• Text excerpt
▶

Literature, Fiction
ISBN: 979-8-9886903-4-4 (Print) 979-8-9886903-5-1 (eBook) $18 (Print); $9.99 (eBook) Paperback, eBook About the Author
CARLA BRADSHER-FREDRICK grew up in Oklahoma, where she was
devoted to the equestrian sport of show jumping. After having lived in France and Turkey, she graduated Phi Beta Kappa from Grinnell College and earned an MA in art history from the University of Michigan. There, she also fulfilled the requirements for a PhD in art history except for the writing of a dissertation. She and her husband lived for many years in Saudi Arabia and in Arlington, Virginia, before moving to the Portland, Oregon area. Hands and Straight Lines is her first book. |
Hands and Straight Lines
In an unspecified time and place in America, teenaged Edward Rawlinson paints watercolors, watches his older brother Burke romance pretty, horse-riding Christine, and retreats into his visual adoration of bicycle reflectors, Victorian picture frames, linen tablecloths, and heftily built men. As Ed matures, his ability to lose himself in the sensual, fractalesque aspects of everyday life —including hazelnuts, antique fans, and doorbells—will lead him to a happy, tender relationship and life of security with Lawrence, an aging professor, but also to an avoidant, labyrinthine relationship with the practical world of “straight lines.” With its strange, slow-paced portrait of a young man quietly determined to engage with society on his own terms, Hands and Straight Lines creates a calm yet unsettling zone of ambivalence that reconfigures the traditional bildungsroman into a mysterious meditation on adulthood and the good life.

◀

• Provided records
▶

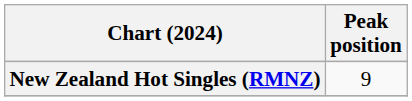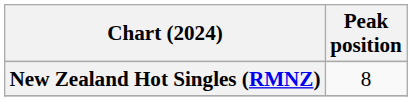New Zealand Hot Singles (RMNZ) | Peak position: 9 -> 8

◀
▶

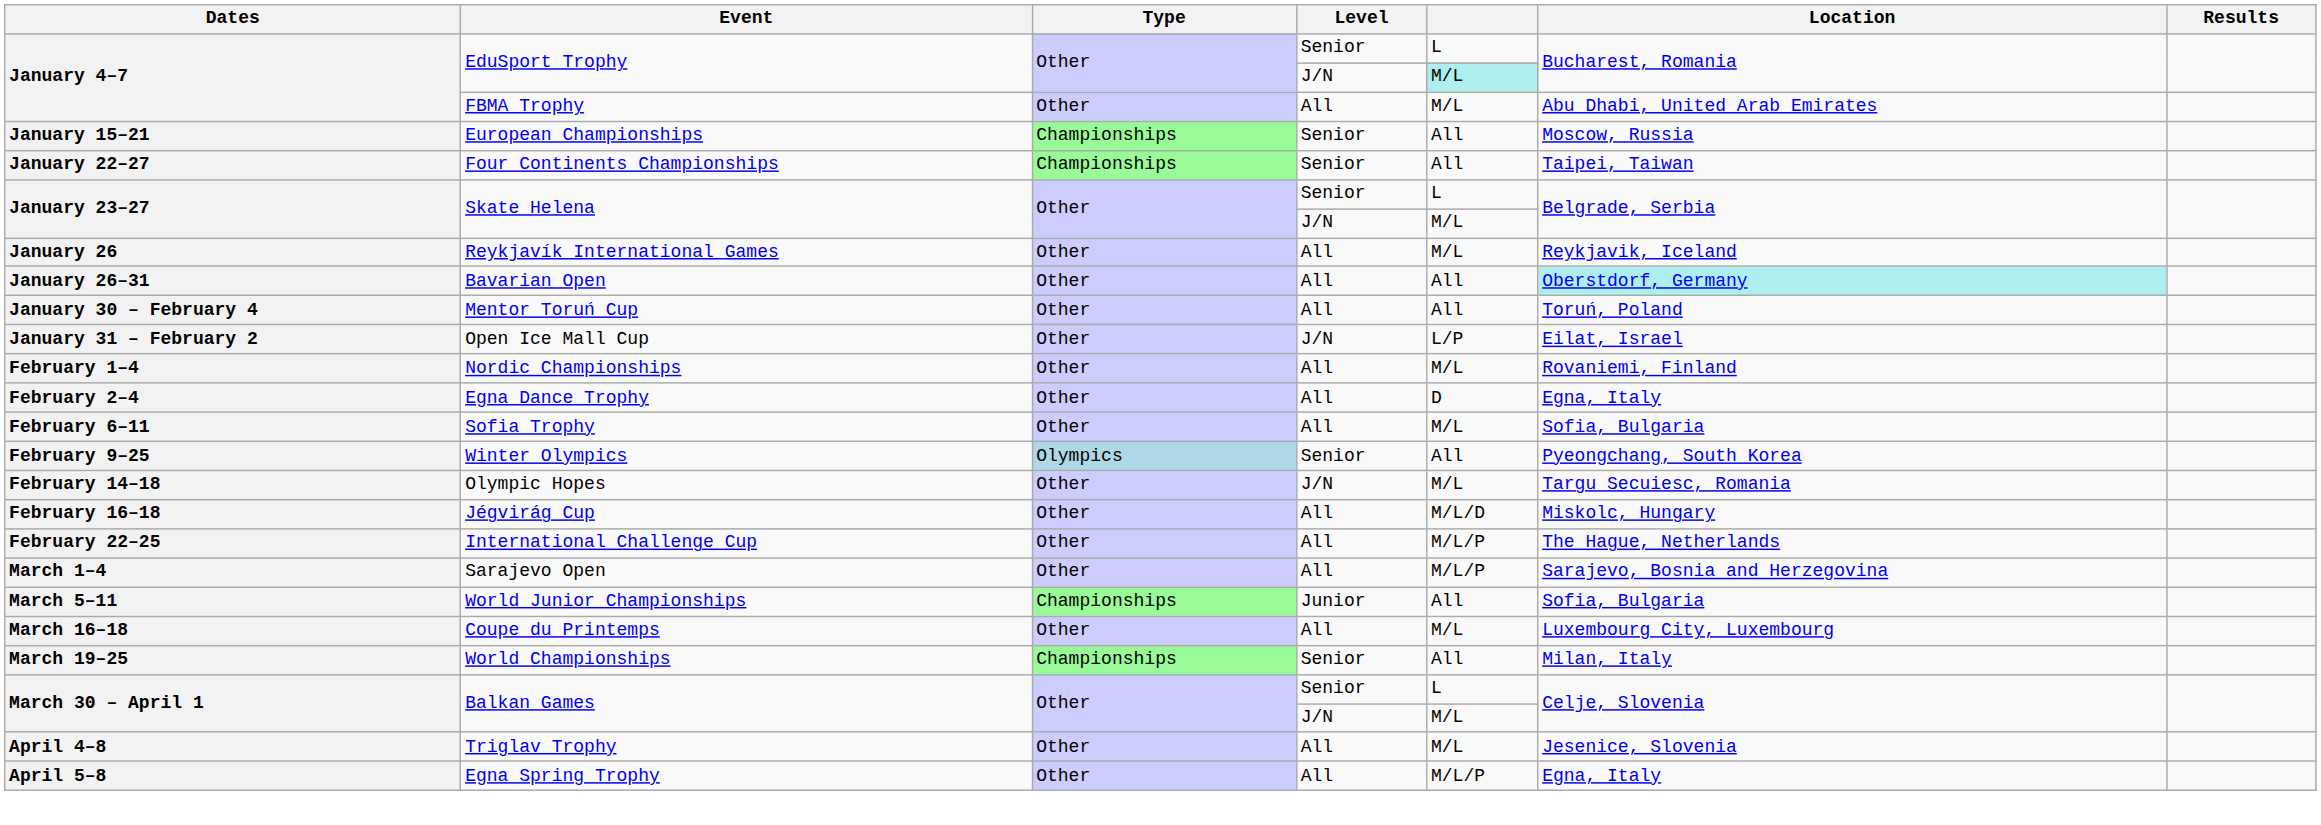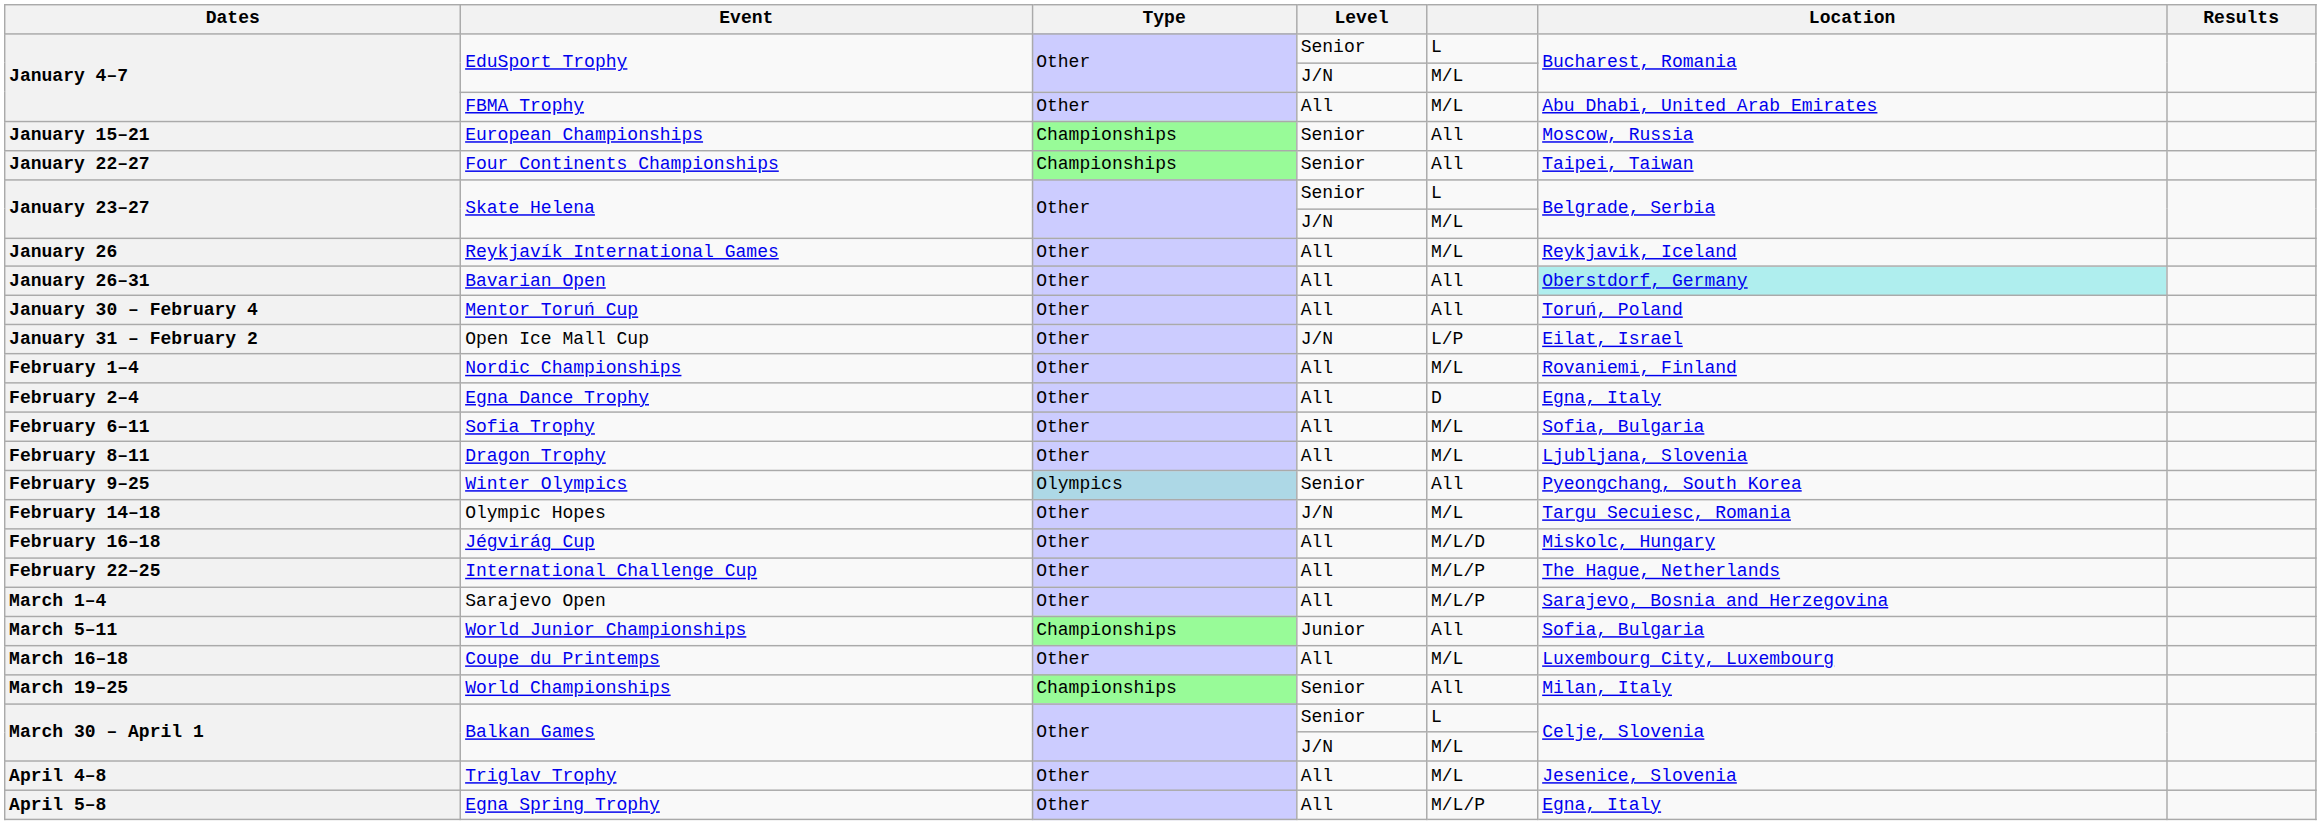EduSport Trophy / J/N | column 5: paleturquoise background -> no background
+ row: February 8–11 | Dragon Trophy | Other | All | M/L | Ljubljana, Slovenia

◀

Using the listing for Hands and Straight Lines, say whether each statement agrees with it, answering yes or no and quoting the deciding words: 1. The author earned a PhD in art history from the University of Michigan. 2. Lawrence is an aging professor. 3. The eBook edition costs $18. Answer from the book listing alone.

1. No: "fulfilled the requirements for a PhD in art history except for the writing of a dissertation"
2. Yes: "Lawrence, an aging professor"
3. No: "$9.99 (eBook)"